Friday, February 17, 2017

"'Alpha' in Real Estate"

Great essay in PIB about real estate investing:

I’ve met many rich men in my long life, and I must confess that the category of rich man that most annoys me is the real estate landlord, simply because he seems to do the least work for his wealth. I’m not talking about visionary developers who create buildings out of nothing, but rather those who allocate their capital—or, often, the capital of their ancestors—to existing real estate, leverage it up, and sit back passively for years collecting rent checks and refinancing along the way, secure in the knowledge that the government offers explicit and implicit subsidies to their “efforts.” It’s both amazing and annoying how well you can compound wealth over time in this way, provided you’re lucky enough to avoid a downturn in which your leverage kills you.
I've seen many real estate investors blow up. They seem to operate under the philosophy that they should have as little equity as possible in their holdings, constantly tapping it with refinancings and using the proceeds to buy more property.

3 comments:

ADL said...

Very interesting. I was just thinking about this the other day: the hallmark of the great New York real estate families (that is, those durable enough to last several generations) seems to have been relatively low leverage, the collection of rent to cover expenses, and a contentment with steady accumulation. Amazing how many fortunes from different sources come down to the old adage about avoiding excess downside.

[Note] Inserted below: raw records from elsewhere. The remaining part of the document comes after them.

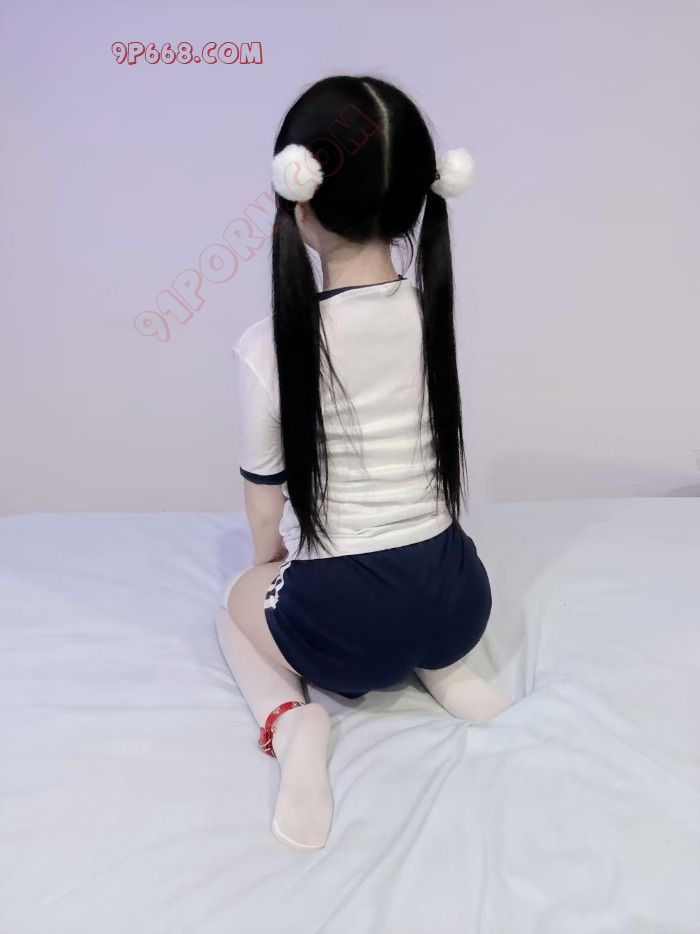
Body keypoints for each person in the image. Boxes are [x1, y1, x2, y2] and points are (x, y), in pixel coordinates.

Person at [214, 74, 513, 853]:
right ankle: (447, 670)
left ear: (300, 202)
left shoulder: (270, 346)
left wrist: (266, 563)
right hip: (460, 599)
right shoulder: (430, 313)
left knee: (230, 605)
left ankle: (292, 724)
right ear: (416, 199)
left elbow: (263, 503)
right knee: (415, 612)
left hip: (343, 626)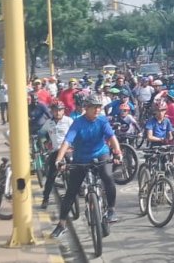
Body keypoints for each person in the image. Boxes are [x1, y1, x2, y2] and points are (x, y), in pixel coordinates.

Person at [49, 96, 125, 239]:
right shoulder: (78, 123)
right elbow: (67, 142)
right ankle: (62, 224)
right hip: (81, 159)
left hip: (101, 154)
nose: (97, 109)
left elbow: (112, 138)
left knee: (108, 177)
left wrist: (118, 152)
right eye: (94, 107)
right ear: (86, 108)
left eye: (99, 107)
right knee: (71, 192)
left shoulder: (102, 121)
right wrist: (59, 160)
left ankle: (111, 210)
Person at [40, 102, 74, 209]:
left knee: (76, 169)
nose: (58, 112)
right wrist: (45, 141)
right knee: (51, 176)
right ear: (52, 111)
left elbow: (77, 133)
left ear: (64, 111)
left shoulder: (69, 121)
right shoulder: (48, 123)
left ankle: (79, 189)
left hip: (68, 150)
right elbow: (41, 133)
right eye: (55, 110)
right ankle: (45, 199)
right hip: (56, 151)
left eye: (60, 110)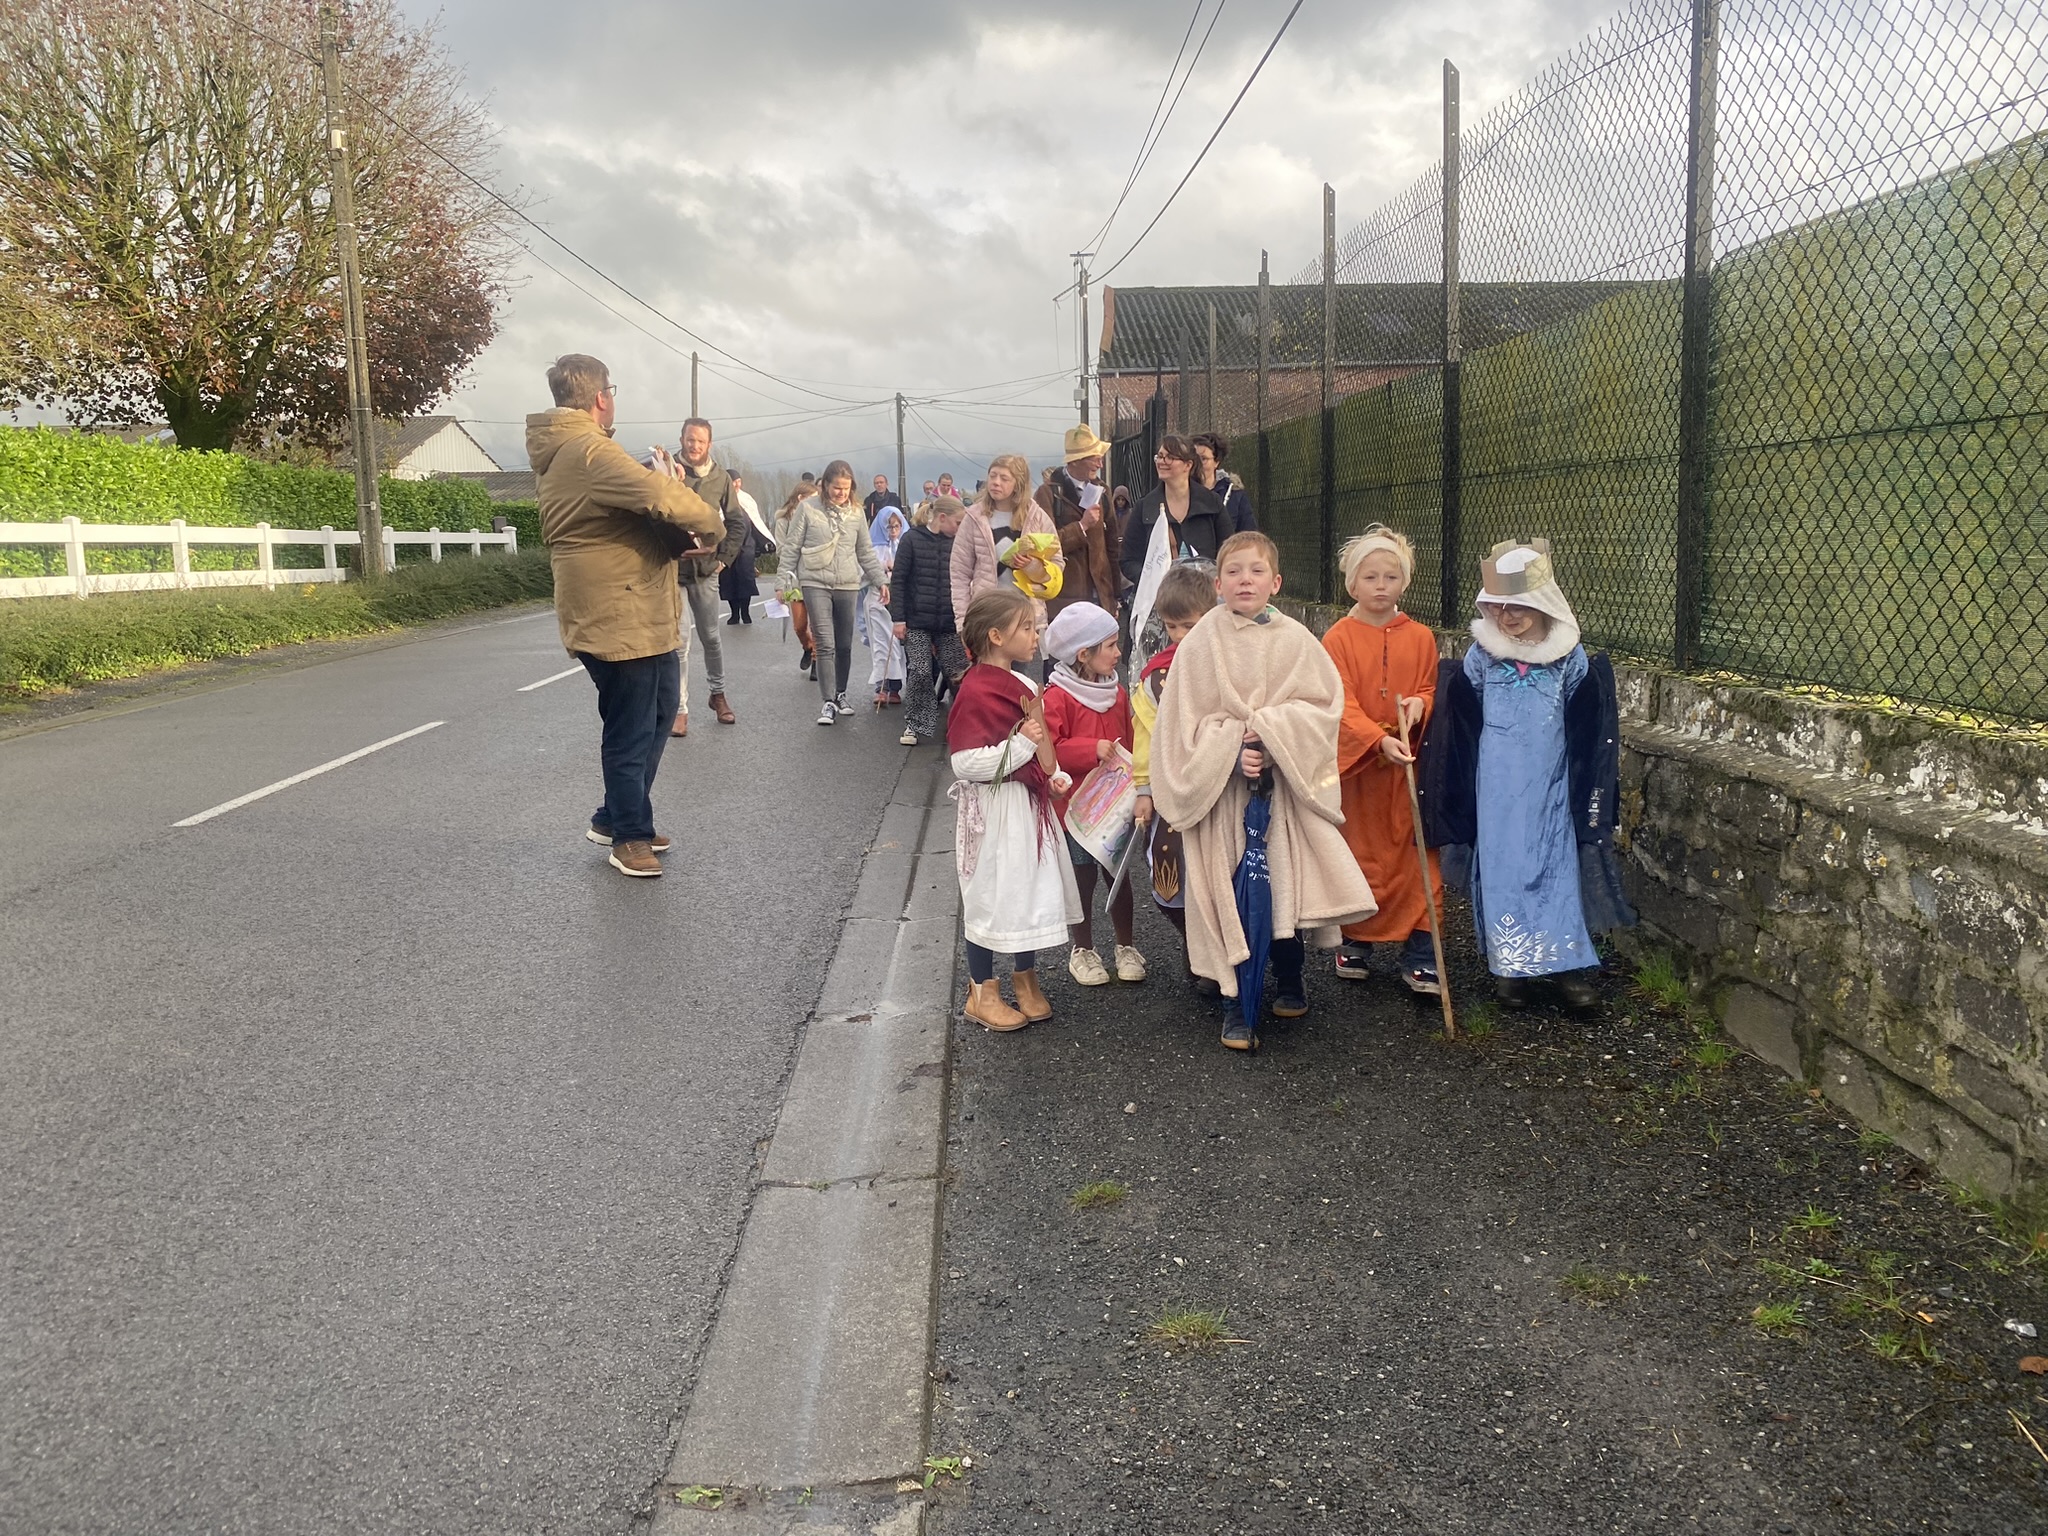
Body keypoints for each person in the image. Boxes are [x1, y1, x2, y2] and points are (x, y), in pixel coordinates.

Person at [1149, 532, 1377, 1049]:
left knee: (1279, 890)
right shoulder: (1199, 645)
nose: (1244, 580)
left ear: (1275, 582)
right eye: (1233, 572)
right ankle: (1235, 1002)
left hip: (1280, 793)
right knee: (1228, 893)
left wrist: (1271, 738)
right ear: (1218, 583)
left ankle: (1290, 976)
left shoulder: (1297, 641)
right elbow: (1181, 725)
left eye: (1255, 571)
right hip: (1220, 797)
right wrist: (1229, 751)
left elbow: (1322, 709)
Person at [526, 354, 723, 878]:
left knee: (659, 709)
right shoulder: (589, 450)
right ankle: (629, 836)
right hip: (617, 609)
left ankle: (616, 815)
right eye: (611, 391)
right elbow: (661, 497)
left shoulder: (579, 452)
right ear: (600, 397)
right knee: (631, 725)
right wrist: (711, 522)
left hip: (633, 604)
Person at [1424, 539, 1630, 1010]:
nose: (1509, 616)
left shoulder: (1567, 659)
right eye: (1499, 606)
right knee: (1503, 869)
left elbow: (1582, 722)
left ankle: (1564, 967)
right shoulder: (1483, 657)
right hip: (1496, 788)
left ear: (1542, 603)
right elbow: (1465, 716)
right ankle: (1510, 966)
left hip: (1550, 787)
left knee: (1554, 870)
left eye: (1519, 605)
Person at [947, 585, 1082, 1031]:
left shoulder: (1025, 683)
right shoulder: (974, 690)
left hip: (1027, 807)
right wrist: (1022, 746)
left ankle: (1025, 978)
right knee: (987, 893)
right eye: (1025, 627)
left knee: (1026, 888)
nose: (1034, 635)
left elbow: (1041, 739)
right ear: (996, 637)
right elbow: (966, 762)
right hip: (993, 810)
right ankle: (981, 990)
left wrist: (1054, 773)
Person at [1322, 525, 1445, 995]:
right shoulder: (1337, 638)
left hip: (1409, 766)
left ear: (1405, 582)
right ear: (1352, 584)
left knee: (1418, 855)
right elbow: (1339, 702)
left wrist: (1420, 705)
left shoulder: (1422, 637)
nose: (1380, 586)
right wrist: (1375, 740)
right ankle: (1355, 939)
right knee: (1362, 853)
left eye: (1390, 577)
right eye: (1370, 577)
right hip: (1363, 768)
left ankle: (1421, 949)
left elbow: (1431, 688)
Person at [1042, 602, 1144, 987]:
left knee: (1119, 875)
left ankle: (1126, 946)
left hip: (1116, 806)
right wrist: (1092, 749)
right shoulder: (1057, 697)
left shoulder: (1116, 694)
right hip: (1078, 809)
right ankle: (1082, 949)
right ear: (1083, 654)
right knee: (1082, 878)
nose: (1119, 653)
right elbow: (1050, 749)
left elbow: (1133, 741)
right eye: (1111, 645)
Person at [1129, 561, 1217, 988]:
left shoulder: (1228, 661)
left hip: (1222, 788)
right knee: (1169, 870)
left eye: (1188, 625)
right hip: (1172, 791)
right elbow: (1144, 734)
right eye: (1171, 627)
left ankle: (1223, 955)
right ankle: (1193, 945)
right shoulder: (1155, 676)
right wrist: (1143, 787)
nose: (1179, 636)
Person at [781, 459, 887, 725]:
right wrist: (782, 582)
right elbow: (792, 547)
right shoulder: (806, 509)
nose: (841, 493)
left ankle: (841, 694)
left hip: (848, 583)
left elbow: (865, 550)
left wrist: (880, 581)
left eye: (845, 488)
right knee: (825, 642)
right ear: (825, 485)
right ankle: (827, 701)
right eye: (836, 487)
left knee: (843, 644)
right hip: (814, 581)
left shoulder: (856, 512)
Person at [1120, 436, 1232, 674]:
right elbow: (1127, 560)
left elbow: (1228, 553)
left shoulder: (1211, 504)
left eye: (1170, 457)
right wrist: (1154, 579)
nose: (1162, 461)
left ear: (1188, 465)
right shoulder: (1145, 507)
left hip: (1203, 607)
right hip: (1157, 609)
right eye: (1159, 456)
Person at [671, 417, 746, 734]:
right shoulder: (667, 471)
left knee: (710, 637)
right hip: (671, 569)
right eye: (690, 439)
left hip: (706, 571)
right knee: (679, 642)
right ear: (682, 438)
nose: (694, 446)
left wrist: (723, 560)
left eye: (700, 441)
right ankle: (680, 708)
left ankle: (718, 695)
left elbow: (737, 522)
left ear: (709, 444)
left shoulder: (720, 478)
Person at [889, 494, 969, 747]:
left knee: (959, 673)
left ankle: (966, 722)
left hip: (949, 622)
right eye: (957, 523)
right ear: (942, 518)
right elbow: (898, 580)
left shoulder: (958, 543)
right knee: (920, 671)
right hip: (916, 621)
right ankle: (915, 724)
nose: (959, 529)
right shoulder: (911, 539)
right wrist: (898, 618)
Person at [951, 453, 1063, 631]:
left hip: (1026, 617)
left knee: (1024, 659)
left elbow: (1057, 563)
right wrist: (963, 621)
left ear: (1018, 485)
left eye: (1004, 478)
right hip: (987, 617)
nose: (996, 482)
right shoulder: (974, 518)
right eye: (992, 476)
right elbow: (959, 573)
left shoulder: (1036, 517)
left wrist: (1032, 567)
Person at [1034, 424, 1122, 623]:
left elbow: (1112, 547)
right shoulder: (1048, 494)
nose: (1100, 464)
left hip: (1099, 596)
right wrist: (1081, 527)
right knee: (1068, 654)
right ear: (1076, 461)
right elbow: (1045, 546)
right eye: (1095, 458)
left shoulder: (1103, 491)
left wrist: (1113, 596)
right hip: (1064, 600)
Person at [864, 505, 907, 708]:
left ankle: (896, 687)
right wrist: (881, 572)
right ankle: (881, 687)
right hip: (877, 602)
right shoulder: (873, 548)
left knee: (897, 646)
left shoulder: (906, 545)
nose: (893, 530)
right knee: (881, 645)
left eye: (897, 526)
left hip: (899, 603)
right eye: (889, 526)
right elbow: (863, 573)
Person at [774, 484, 816, 673]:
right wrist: (797, 546)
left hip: (815, 577)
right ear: (801, 498)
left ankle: (817, 660)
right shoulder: (783, 520)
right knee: (799, 626)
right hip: (794, 578)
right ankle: (807, 648)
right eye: (812, 497)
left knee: (818, 624)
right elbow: (782, 550)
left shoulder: (817, 517)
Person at [720, 471, 771, 625]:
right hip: (726, 546)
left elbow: (756, 521)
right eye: (732, 481)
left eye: (738, 481)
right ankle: (734, 613)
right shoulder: (719, 498)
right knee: (728, 581)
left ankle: (745, 612)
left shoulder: (746, 499)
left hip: (746, 546)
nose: (736, 484)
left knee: (745, 580)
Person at [1191, 432, 1257, 534]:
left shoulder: (1235, 495)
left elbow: (1248, 533)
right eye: (1194, 458)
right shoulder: (1181, 492)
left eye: (1203, 459)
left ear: (1216, 462)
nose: (1197, 464)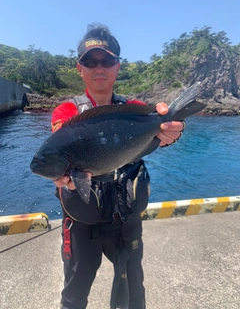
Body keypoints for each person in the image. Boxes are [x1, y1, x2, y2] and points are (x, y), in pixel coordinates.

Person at [52, 24, 185, 309]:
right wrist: (63, 174)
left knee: (133, 292)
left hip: (126, 220)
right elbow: (59, 146)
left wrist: (171, 132)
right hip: (80, 222)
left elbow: (157, 130)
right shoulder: (67, 113)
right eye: (91, 61)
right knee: (74, 296)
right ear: (80, 69)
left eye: (107, 61)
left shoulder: (134, 110)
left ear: (117, 67)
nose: (99, 68)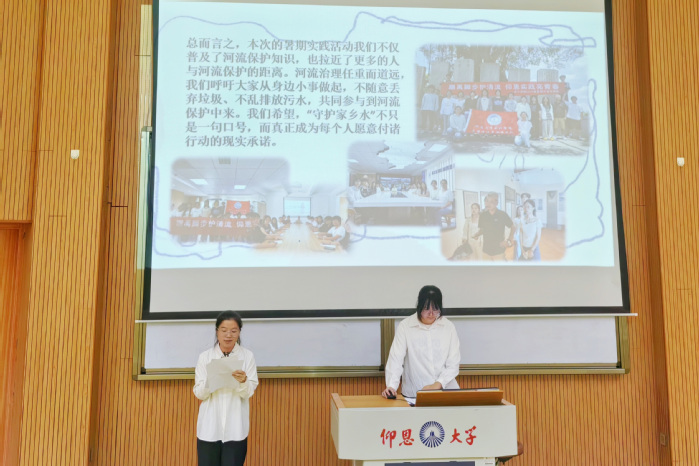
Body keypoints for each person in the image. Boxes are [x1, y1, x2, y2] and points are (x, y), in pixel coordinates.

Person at [194, 311, 258, 466]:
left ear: (239, 332)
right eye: (224, 330)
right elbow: (199, 393)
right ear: (217, 331)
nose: (228, 335)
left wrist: (243, 381)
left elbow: (249, 392)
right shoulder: (205, 357)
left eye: (233, 331)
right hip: (209, 429)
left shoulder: (247, 356)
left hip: (235, 429)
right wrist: (211, 380)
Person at [382, 285, 461, 400]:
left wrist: (438, 384)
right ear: (419, 306)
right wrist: (391, 386)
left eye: (435, 309)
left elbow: (453, 364)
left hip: (446, 391)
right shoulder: (405, 326)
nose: (431, 314)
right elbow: (396, 359)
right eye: (426, 309)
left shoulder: (448, 327)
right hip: (415, 393)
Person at [472, 192, 514, 261]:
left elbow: (513, 226)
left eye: (491, 202)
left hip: (499, 251)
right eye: (487, 201)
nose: (488, 204)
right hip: (486, 250)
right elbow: (482, 230)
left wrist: (509, 239)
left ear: (496, 203)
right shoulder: (483, 215)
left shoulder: (502, 214)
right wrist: (477, 234)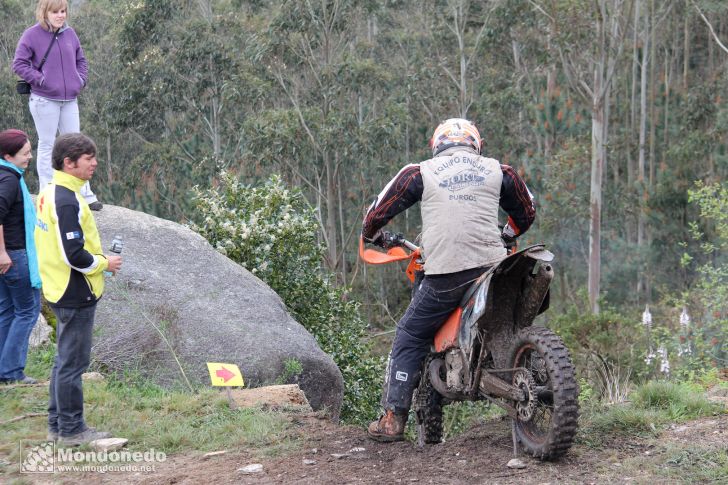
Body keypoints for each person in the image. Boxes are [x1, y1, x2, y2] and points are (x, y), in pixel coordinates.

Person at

This also brought to mind Fimalac's 2016 $525 million purchase of 693 5th Ave in Manhattan, a deal which made news primarily because the seller bought it for ~$140 million 6 years earlier (though quite a bit of work was then done). But the more interesting part, to me, was that Valentino for whatever reason had leased roughly 20K square feet at $3000/sf, so just from the prime retail tenant FIMALAC will earn an unlevered 11% pre-opex/pre-tax return. If the other 80k sf of the building cover expenses (I'd guess they bring in $6-8 million a year; current property taxes are around $2.6 million), that's the return. It's not 15% (it likely is after the mortgage, which comes out to a bit less than 50% of the purchase price), but it's not that far off, and an astonishing return, to my mind, for a splashy retail-anchored building in the heart of trophy territory, and the power of being a cash buyer (I believe the mortgage came after). Compare to rentals in outer Brooklyn bought at a 4 or 5% cap rate...

Anonymous said...

Grammar police: should have as little equity as possible, not shouldn't.

But to your point, as always, margin is great until it isn't. Then, like speed, margin kills. Same as it ever was.

whydibuy said...

So what? Someone is going for it at all times. Some will luck out and some will crap out. We only hear about the ones who scored big. The ones who flopped are forgotten like yesterdays newspaper. Its odd how the same formula that makes certain lucky guys rich bust out others who try the same bet. Its really the luck of the draw. Lucky timing being in the right place at the right time.
But the point is that there are always people going for the brass ring. And by gross statistical odds, some will win.